Uzak bir dağ köyünde yaşlı bir Çinli doktor ve yaşlı bir marangoz yaşıyordu. Doktor tıpta yetenekliydi, marangoz ise ince işçiliğiyle tanınıyordu. Çocukluklarından beri yakın arkadaştılar, kardeş gibi bir bağ paylaşıyorlardı. Köylüler sık sık yaşamlarının birbirine bağlı olduğunu söylerdi; biri hasta hissederse, diğeri de hissederdi. Biri zorlukla karşılaşırsa, diğeri hemen yardım teklif ederdi. Doktorun kliniği marangozun atölyesinin yanında, sadece birkaç adım ötede bulunuyordu. Doktor sık sık marangozu ziyaret eder, çay ve sohbet paylaşırdı. Marangozun atölyesi güzel ve karmaşık ahşap işleriyle doluydu, yeteneğinin bir kanıtıydı. Doktor marangozun çalışmasını izlemekten hoşlanıyor, bazen tekniklerini geliştirmek için önerilerde bulunuyordu. Karşılığında, marangoz doktorun hastalarını iyileştirmesini izlemekten hoşlanıyor, biri iyileştiğinde sevinç duyuyordu. İki adam sade bir yaşam sürüyorlardı, ancak bağları derin, sıcaklık ve karşılıklı destekle doluydu.
Usage
多用于形容人和事物之间的关系密切。
Sık sık insanlar ve şeyler arasındaki yakın ilişkiyi tanımlamak için kullanılır.
Examples
-
改革开放以来,中国经济发展与人民生活水平息息相关。
gǎigé kāifàng yǐlái, zhōngguó jīngjì fāzhǎn yǔ rénmín shēnghuó shuǐpíng xīxī xiāngguān.

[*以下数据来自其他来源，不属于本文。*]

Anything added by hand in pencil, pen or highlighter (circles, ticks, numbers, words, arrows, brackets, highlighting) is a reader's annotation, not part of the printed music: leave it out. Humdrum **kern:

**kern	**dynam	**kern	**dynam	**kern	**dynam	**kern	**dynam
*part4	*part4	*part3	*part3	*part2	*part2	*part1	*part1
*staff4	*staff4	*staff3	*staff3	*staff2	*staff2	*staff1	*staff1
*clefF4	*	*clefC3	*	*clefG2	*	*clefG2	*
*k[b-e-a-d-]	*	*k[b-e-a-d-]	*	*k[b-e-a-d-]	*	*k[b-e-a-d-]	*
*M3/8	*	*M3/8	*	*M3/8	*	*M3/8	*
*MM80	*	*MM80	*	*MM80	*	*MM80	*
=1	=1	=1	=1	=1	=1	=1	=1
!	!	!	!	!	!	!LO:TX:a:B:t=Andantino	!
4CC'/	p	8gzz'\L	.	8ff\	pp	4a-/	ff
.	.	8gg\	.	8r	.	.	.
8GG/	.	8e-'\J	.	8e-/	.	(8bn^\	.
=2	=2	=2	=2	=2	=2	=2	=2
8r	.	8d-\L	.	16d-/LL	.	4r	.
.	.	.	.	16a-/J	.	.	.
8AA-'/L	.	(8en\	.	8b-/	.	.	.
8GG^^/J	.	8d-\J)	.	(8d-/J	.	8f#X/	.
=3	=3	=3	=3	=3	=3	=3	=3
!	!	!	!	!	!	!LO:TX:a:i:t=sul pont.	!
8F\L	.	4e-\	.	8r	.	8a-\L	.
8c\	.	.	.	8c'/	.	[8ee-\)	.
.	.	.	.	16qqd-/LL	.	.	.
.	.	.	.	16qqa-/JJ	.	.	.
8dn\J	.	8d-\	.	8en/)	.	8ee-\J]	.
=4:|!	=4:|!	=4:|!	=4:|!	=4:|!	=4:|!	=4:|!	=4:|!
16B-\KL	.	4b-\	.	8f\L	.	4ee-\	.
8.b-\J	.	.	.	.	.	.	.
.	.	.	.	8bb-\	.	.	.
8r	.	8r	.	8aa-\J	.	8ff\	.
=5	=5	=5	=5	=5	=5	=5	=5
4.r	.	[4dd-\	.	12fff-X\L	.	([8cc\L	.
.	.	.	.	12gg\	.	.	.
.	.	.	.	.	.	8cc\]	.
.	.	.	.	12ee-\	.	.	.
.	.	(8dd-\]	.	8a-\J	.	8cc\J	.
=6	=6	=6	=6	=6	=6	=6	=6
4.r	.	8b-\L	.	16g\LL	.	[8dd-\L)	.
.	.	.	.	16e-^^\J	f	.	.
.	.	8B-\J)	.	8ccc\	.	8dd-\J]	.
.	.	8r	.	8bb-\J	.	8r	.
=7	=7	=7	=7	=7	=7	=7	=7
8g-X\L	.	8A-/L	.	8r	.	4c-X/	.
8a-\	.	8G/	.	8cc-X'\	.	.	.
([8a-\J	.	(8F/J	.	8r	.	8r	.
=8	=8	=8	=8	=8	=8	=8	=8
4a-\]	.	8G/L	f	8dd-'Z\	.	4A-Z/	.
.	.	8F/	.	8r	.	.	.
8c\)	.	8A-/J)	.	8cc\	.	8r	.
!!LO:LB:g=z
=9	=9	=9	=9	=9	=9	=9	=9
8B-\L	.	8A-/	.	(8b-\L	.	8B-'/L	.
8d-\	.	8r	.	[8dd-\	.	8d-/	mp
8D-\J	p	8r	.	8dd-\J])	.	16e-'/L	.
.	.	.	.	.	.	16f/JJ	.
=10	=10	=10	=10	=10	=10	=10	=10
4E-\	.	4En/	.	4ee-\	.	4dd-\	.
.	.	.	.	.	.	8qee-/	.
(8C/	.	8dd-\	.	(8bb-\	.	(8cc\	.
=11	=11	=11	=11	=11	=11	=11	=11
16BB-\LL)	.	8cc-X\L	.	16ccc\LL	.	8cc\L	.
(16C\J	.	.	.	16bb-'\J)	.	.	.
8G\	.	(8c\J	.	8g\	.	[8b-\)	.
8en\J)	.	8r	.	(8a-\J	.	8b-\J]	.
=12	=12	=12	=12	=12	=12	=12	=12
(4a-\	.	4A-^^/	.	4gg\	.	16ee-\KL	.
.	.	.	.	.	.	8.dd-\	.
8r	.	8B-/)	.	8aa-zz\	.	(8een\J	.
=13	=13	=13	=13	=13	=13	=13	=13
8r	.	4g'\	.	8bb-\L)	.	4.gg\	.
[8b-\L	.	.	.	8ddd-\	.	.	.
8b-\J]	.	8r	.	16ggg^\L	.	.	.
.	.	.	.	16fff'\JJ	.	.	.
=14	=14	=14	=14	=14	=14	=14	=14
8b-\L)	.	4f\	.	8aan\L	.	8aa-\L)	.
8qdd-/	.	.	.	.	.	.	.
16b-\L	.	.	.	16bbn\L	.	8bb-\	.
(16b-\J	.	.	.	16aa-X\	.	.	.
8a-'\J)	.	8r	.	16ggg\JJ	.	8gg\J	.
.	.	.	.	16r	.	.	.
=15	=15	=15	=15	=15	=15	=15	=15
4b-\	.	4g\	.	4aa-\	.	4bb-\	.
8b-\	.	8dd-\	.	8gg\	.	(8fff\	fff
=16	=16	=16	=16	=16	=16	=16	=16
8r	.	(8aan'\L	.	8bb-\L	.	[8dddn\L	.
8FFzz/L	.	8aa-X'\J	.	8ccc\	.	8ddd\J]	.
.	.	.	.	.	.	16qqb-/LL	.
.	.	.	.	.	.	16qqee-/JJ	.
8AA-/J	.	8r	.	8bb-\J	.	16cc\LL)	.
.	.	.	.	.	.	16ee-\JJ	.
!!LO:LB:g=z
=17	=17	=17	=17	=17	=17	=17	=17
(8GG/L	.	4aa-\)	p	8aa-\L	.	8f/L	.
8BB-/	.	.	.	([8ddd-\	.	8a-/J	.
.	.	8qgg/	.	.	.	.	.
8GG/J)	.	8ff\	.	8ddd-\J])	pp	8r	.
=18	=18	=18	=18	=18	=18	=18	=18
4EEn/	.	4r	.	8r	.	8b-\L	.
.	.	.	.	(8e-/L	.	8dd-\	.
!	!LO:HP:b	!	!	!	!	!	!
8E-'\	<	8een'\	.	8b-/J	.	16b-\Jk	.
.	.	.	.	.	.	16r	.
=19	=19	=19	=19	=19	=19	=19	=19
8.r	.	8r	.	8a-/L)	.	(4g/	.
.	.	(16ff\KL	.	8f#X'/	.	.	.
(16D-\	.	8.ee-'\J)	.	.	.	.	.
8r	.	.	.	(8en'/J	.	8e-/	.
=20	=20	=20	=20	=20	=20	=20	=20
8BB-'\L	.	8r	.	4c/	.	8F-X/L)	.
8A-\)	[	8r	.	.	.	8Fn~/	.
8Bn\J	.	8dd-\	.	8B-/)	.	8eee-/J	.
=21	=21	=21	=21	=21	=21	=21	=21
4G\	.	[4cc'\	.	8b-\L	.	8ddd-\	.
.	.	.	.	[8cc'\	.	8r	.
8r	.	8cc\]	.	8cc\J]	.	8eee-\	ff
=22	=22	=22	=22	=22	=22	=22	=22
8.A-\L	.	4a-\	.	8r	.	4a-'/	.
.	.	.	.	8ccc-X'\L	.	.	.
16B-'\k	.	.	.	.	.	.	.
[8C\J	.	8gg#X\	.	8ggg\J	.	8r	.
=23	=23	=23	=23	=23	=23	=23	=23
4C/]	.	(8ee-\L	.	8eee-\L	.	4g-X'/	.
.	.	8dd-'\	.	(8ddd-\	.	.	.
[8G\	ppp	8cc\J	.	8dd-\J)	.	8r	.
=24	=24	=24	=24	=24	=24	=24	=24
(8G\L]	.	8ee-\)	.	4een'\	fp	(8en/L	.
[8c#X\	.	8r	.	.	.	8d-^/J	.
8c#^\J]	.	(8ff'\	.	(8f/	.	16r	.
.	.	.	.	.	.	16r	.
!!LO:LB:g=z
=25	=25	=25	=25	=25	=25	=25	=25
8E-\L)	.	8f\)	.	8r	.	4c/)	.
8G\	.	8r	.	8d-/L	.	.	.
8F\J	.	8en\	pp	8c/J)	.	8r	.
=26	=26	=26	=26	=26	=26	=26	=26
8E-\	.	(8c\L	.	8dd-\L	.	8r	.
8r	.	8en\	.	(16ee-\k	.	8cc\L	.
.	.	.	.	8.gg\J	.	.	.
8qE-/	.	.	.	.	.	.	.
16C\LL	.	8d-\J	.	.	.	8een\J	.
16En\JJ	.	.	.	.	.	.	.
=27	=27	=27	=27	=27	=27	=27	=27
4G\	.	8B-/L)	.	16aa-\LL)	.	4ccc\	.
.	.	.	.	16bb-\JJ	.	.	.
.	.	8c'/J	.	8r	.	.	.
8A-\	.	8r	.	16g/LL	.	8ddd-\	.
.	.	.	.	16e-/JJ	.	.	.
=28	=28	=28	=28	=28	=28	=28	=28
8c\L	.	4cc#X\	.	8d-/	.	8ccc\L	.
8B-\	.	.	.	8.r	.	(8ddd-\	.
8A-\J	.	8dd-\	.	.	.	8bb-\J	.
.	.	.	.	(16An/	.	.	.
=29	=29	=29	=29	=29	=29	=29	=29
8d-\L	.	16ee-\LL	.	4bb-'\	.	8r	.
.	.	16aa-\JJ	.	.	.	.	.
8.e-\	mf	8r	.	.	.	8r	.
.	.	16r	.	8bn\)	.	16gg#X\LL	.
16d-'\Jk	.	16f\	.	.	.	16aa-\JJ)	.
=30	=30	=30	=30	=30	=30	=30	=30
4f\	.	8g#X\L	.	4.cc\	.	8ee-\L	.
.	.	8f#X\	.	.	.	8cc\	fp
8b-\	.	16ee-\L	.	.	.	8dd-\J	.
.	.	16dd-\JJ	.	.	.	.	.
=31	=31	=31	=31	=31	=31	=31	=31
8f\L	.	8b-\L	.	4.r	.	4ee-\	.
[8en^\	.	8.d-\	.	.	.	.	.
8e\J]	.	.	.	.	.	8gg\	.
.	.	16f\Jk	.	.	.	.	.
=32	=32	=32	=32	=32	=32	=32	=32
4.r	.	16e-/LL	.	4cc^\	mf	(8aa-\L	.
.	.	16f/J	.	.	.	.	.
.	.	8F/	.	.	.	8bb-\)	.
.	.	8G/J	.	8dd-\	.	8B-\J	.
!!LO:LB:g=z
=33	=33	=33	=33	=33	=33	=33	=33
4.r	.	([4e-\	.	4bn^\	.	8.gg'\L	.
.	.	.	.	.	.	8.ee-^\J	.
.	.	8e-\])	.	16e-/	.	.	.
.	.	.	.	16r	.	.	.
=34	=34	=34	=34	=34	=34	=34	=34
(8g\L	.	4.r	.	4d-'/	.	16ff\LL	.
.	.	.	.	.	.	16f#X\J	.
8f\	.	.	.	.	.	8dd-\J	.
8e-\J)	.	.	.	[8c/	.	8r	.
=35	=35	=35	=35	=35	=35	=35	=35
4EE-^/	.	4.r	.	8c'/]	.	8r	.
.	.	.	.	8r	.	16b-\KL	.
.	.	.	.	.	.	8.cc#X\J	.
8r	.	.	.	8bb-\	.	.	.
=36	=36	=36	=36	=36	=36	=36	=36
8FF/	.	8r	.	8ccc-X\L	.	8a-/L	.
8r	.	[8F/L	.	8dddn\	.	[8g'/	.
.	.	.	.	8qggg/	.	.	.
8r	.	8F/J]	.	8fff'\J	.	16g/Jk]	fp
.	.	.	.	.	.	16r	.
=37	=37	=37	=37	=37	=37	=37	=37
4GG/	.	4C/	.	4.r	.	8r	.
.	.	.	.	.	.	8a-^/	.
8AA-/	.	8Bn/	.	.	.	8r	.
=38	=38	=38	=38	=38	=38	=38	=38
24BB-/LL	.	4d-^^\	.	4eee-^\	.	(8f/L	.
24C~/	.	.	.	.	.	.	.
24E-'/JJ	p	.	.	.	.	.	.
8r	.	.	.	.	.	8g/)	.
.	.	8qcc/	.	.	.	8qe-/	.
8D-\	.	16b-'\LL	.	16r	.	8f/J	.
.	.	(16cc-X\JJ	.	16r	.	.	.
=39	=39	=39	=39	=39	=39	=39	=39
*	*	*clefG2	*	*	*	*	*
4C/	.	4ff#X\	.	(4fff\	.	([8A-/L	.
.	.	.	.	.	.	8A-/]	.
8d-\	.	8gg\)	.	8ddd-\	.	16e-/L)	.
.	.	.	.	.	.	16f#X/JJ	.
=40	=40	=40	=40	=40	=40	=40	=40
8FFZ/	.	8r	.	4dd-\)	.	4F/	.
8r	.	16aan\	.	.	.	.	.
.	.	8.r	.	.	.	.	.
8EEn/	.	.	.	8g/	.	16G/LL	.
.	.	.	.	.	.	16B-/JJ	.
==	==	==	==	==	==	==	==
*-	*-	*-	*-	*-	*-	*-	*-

Reform ve açılımdan bu yana, Çin'in ekonomik gelişimi ve halkın yaşam standartları yakından ilişkilidir.
-
科技进步与国家实力息息相关。
kē jì jìnbù yǔ guójiā shí lì xīxī xiāngguān.
Teknolojik ilerleme ve ulusal güç yakından ilişkilidir.